◆ Directions
Go through the entries below and copy each line that holds the word "female".

━━━ Records for this exercise ━━━

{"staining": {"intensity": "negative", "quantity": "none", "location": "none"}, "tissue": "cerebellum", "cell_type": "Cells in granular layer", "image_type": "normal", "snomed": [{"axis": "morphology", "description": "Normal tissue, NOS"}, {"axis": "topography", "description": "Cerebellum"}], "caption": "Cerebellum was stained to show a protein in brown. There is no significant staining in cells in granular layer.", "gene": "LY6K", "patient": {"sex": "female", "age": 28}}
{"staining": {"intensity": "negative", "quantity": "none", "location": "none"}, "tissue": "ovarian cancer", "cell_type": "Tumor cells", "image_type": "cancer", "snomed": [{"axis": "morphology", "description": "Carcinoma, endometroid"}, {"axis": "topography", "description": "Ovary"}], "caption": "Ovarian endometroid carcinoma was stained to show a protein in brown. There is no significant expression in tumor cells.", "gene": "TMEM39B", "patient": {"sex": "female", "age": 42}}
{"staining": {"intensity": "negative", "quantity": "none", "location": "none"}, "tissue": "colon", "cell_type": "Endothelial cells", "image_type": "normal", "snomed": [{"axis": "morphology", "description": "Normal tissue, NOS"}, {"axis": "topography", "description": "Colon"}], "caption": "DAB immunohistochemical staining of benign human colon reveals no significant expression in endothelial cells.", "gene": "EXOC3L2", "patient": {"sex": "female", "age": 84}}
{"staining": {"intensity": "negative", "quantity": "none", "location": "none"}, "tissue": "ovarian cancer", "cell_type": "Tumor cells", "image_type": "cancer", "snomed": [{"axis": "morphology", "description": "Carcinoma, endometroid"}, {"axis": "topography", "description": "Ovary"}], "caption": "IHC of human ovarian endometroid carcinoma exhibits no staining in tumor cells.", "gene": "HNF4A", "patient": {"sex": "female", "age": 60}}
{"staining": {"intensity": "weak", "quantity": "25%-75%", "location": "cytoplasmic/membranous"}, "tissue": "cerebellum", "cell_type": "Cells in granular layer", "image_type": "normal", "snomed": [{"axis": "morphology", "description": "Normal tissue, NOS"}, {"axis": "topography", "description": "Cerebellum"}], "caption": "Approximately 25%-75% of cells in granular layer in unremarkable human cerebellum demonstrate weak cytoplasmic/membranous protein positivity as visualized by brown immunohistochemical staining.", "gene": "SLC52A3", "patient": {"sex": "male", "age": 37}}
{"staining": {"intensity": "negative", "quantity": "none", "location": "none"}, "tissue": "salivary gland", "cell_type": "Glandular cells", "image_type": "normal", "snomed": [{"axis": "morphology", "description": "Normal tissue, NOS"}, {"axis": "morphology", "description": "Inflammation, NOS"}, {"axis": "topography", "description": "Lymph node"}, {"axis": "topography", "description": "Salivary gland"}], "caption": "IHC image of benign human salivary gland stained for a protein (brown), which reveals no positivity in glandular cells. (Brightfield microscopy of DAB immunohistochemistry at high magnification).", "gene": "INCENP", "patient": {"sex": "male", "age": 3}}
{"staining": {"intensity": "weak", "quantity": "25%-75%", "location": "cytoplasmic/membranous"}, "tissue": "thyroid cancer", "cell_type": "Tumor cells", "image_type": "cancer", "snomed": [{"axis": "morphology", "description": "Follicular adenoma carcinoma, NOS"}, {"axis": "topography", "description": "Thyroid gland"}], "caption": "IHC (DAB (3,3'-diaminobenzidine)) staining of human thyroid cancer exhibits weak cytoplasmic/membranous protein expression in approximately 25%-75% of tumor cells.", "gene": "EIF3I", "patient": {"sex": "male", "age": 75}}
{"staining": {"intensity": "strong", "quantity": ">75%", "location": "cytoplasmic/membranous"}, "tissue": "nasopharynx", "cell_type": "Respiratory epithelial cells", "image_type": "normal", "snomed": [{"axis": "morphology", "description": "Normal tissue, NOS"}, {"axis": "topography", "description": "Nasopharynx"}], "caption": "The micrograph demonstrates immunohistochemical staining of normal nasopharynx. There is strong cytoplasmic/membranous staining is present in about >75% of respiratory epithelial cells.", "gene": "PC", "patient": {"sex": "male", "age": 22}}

━━━

◆ Task result
{"staining": {"intensity": "negative", "quantity": "none", "location": "none"}, "tissue": "cerebellum", "cell_type": "Cells in granular layer", "image_type": "normal", "snomed": [{"axis": "morphology", "description": "Normal tissue, NOS"}, {"axis": "topography", "description": "Cerebellum"}], "caption": "Cerebellum was stained to show a protein in brown. There is no significant staining in cells in granular layer.", "gene": "LY6K", "patient": {"sex": "female", "age": 28}}
{"staining": {"intensity": "negative", "quantity": "none", "location": "none"}, "tissue": "ovarian cancer", "cell_type": "Tumor cells", "image_type": "cancer", "snomed": [{"axis": "morphology", "description": "Carcinoma, endometroid"}, {"axis": "topography", "description": "Ovary"}], "caption": "Ovarian endometroid carcinoma was stained to show a protein in brown. There is no significant expression in tumor cells.", "gene": "TMEM39B", "patient": {"sex": "female", "age": 42}}
{"staining": {"intensity": "negative", "quantity": "none", "location": "none"}, "tissue": "colon", "cell_type": "Endothelial cells", "image_type": "normal", "snomed": [{"axis": "morphology", "description": "Normal tissue, NOS"}, {"axis": "topography", "description": "Colon"}], "caption": "DAB immunohistochemical staining of benign human colon reveals no significant expression in endothelial cells.", "gene": "EXOC3L2", "patient": {"sex": "female", "age": 84}}
{"staining": {"intensity": "negative", "quantity": "none", "location": "none"}, "tissue": "ovarian cancer", "cell_type": "Tumor cells", "image_type": "cancer", "snomed": [{"axis": "morphology", "description": "Carcinoma, endometroid"}, {"axis": "topography", "description": "Ovary"}], "caption": "IHC of human ovarian endometroid carcinoma exhibits no staining in tumor cells.", "gene": "HNF4A", "patient": {"sex": "female", "age": 60}}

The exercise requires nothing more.